The Imagery of the Nativity: Where Does it Come From?

At Christmas time, believers naturally focus on imagery recalling the birth of Jesus. Visual depictions of a crèche filled with figures representing the holy family, wise men, shepherds, angels, and various livestock are meant to recall the events depicted in the Gospels of Matthew and Luke. But few may realize that the elements of a typical nativity scene is a conflation of story details taken from these (entirely different) birth narratives as well as from other, later, texts not part of the New Testament.

In the Gospel of Matthew we read of a star which is followed by an unspecified number of wise men (ancient sages perhaps meant to symbolize the magi of Persia). Later tradition limits them to three and the sixth-century Excerpta Latina Barbari gives their names as Bithisarea, Melichior and Gathaspa, that is, Balthasar, Melchior, and Gaspar. According to Matthew, Jesus is born in the Bethlehem home of Joseph and Mary. The Gospel of Luke, on the other hand, tells of a (historically unverifiable) census that causes Joseph and Mary to travel to Bethlehem in order to be counted. There, Jesus is born in a manger due to overcrowding. But shepherds are duly notified by angels of Jesus’s birth and go to see him.  In less than a century, however, early Christians found these sparse details unsatisfactory and began adding details to the nativity story found in later writings; many of these details remain with us in holiday imagery and song.
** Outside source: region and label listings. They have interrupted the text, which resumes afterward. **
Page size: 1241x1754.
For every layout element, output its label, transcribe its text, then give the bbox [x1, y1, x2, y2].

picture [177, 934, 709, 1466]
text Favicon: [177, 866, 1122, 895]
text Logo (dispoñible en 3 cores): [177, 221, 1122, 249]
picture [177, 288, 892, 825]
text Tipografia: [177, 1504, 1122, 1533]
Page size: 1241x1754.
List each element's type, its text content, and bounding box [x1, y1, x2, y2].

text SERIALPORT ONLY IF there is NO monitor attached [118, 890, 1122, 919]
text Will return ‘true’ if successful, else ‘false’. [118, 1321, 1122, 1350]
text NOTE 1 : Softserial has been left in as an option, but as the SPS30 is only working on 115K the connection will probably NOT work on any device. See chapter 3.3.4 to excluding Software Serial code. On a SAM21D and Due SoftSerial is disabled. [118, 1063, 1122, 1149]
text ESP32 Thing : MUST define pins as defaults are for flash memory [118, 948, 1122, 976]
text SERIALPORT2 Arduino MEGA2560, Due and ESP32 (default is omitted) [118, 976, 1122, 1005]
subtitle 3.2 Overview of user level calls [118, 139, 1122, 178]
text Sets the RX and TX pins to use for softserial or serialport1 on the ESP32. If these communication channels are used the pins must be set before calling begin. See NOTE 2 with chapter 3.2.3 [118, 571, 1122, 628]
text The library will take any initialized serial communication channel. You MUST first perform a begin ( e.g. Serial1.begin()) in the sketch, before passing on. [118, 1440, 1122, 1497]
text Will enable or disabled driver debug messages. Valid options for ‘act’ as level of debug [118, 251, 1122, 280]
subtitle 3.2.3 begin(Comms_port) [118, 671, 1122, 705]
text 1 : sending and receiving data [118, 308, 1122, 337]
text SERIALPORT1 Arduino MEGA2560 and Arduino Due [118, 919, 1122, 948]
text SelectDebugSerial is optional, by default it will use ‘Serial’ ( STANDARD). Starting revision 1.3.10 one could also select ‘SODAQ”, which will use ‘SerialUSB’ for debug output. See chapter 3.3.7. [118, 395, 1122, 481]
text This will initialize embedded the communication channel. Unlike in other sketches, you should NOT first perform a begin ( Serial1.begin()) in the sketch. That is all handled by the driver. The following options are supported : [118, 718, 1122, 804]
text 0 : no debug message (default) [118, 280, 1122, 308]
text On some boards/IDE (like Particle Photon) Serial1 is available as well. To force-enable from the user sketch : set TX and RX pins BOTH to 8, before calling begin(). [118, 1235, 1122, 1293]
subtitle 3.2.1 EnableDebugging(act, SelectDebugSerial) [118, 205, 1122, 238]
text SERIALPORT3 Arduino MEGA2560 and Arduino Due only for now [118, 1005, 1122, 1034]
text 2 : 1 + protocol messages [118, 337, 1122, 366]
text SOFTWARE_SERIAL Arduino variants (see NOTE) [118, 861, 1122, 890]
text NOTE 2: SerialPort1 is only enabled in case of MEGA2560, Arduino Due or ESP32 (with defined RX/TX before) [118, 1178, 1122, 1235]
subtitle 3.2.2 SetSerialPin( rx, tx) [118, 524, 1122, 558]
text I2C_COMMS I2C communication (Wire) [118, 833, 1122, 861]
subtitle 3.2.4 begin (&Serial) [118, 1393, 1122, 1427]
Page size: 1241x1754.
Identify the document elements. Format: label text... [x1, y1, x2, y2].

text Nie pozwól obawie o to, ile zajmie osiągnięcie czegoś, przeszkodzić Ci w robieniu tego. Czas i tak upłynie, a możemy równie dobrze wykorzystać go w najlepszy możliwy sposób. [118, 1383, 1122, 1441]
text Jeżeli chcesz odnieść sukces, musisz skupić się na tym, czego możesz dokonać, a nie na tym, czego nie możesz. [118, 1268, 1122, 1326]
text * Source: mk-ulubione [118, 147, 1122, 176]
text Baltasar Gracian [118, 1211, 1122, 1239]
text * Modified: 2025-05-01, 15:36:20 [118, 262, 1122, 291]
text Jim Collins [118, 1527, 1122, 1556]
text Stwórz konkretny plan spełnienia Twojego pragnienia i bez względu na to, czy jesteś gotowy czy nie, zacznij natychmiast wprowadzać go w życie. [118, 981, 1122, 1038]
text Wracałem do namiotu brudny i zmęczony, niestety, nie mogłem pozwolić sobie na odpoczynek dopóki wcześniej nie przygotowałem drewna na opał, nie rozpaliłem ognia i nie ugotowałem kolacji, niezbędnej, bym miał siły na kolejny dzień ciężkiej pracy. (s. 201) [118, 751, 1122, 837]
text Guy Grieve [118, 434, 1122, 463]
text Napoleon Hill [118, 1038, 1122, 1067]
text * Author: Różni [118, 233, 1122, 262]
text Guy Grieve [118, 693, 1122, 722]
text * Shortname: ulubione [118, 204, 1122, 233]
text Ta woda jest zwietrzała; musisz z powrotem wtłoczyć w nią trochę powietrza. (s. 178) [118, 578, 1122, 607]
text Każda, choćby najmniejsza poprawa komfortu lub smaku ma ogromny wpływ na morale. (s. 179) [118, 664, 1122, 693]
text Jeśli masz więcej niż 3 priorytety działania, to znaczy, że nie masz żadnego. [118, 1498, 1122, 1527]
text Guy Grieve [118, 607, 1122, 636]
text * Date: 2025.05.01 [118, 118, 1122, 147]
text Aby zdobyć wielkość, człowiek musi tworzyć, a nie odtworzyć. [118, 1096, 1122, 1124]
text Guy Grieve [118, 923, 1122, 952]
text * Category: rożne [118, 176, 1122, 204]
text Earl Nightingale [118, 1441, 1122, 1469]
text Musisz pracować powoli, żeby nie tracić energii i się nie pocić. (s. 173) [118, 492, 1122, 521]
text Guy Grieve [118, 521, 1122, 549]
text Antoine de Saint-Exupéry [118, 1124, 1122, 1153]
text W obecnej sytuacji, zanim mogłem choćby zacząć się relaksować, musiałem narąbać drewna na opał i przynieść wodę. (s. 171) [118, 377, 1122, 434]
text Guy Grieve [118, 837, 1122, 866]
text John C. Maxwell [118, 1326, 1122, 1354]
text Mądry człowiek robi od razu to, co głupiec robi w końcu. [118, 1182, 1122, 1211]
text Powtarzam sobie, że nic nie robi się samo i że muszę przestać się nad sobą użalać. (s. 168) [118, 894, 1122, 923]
The earliest of the “apocryphal” nativity accounts is the second-century Proto-Gospel of James. The text was named “proto-gospel” because it narrates events that lead up to the gospel stories themselves describing, for example, the birth of Mary and her subsequent childhood. In this text, Joseph already has sons (the brothers of Jesus named in the Gospel of Mark) when he weds Mary and all of them travel together to Bethlehem on account of the census. There, Jesus is born in a cave (supposedly to be found under the fourth-century Church of the Nativity). Just as in the canonical Gospel of Matthew, Herod attempts to slaughter the young children of the village, but in this text Mary hides Jesus in an ox manger (though only sheep are mentioned in the Gospel of Luke, oxen are usually depicted in nativity scenes today).

The Gospel of pseudo-Matthew, possibly written in the 7th century, places an ox on one side of Jesus’s crib, an ass on the other. Again this imagery is repeated in modern representations of the manger scene. Such an arrangement may be based on Isaiah 1:3, “The ox knows its owner, and the ass its master’s crib; but Israel does not know, my people does not understand.” Pseudo-Matthew offers more detail about the flight of the holy family to Egypt, a journey only mentioned in canonical Matthew. For example, during the desert sojourn, a palm tree bends down to afford Mary an opportunity to reach its nourishing fruit. This episode is now commemorated in the “Cherry Tree Carol,” a popular yuletide carol sung at Christmas time although the fruit in the song has been changed from dates to cherries.

The sixth-century Arabic Infancy Gospel adds some interesting details to Jesus’s birth story. For example, the wise men are given one of Jesus’s diapers (!) which turns out to have magical powers; it survives being thrown into fire, for example. It is during the holy family’s trip to Egypt that Jesus encounters two other children who turn out to be the robbers who will be crucified on either side of him some thirty years later.

A Latin Infancy Gospel, written between the sixth and ninth centuries, adds some details about Jesus’s birth, an event which fills the cave with a bright, glowing light (virtually eliminating any notion of a natural birth). Symeon, here said to be a son of Joseph, plays a role in dialog with his father. The Gospel of Mark does name one of Jesus’s four brothers Simon; he is perhaps the youngest as he is named last. But later traditions tell of a Symeon who is not the son of Joseph but rather of Joseph’s brother Cleophas. It is this Symeon who was said to have replaced Jesus’s brother James as leader of the Jerusalem Christian community after James’s death. Simon and Symeon were likely confused in the early decades of the church.

The fifth-century (or earlier) Revelation of the Magi is composed as if written by the magi themselves. It describes their witnessing the birth of Jesus, not from Mary’s womb but as a transformation from the star they have followed to the cave in Bethlehem. After witnessing the “birth,” the magi confront Mary and Joseph outside the cave and are accused by the fearful parents of coming to steal away “the light and the great hope of the whole world.”

Further details of Jesus’s youth are offered in other non-canonical texts. Joseph’s death is recalled in the fourth century History of Joseph the Carpenter and takes place while Jesus is young. The fanciful exploits of the youthful, if precocious, Jesus are detailed further in the Infancy Gospel of Thomas.

Early Christians were just as curious about the circumstances of Jesus’s birth and infancy as are modern believers and historians. Attempts to fill in the gospels’ narrative omissions led to the composition of a wide variety of literature fortunately still available to us today in modern English translations. The study of these can add immeasurably to our understanding of the early church and their equally strong “need to know.”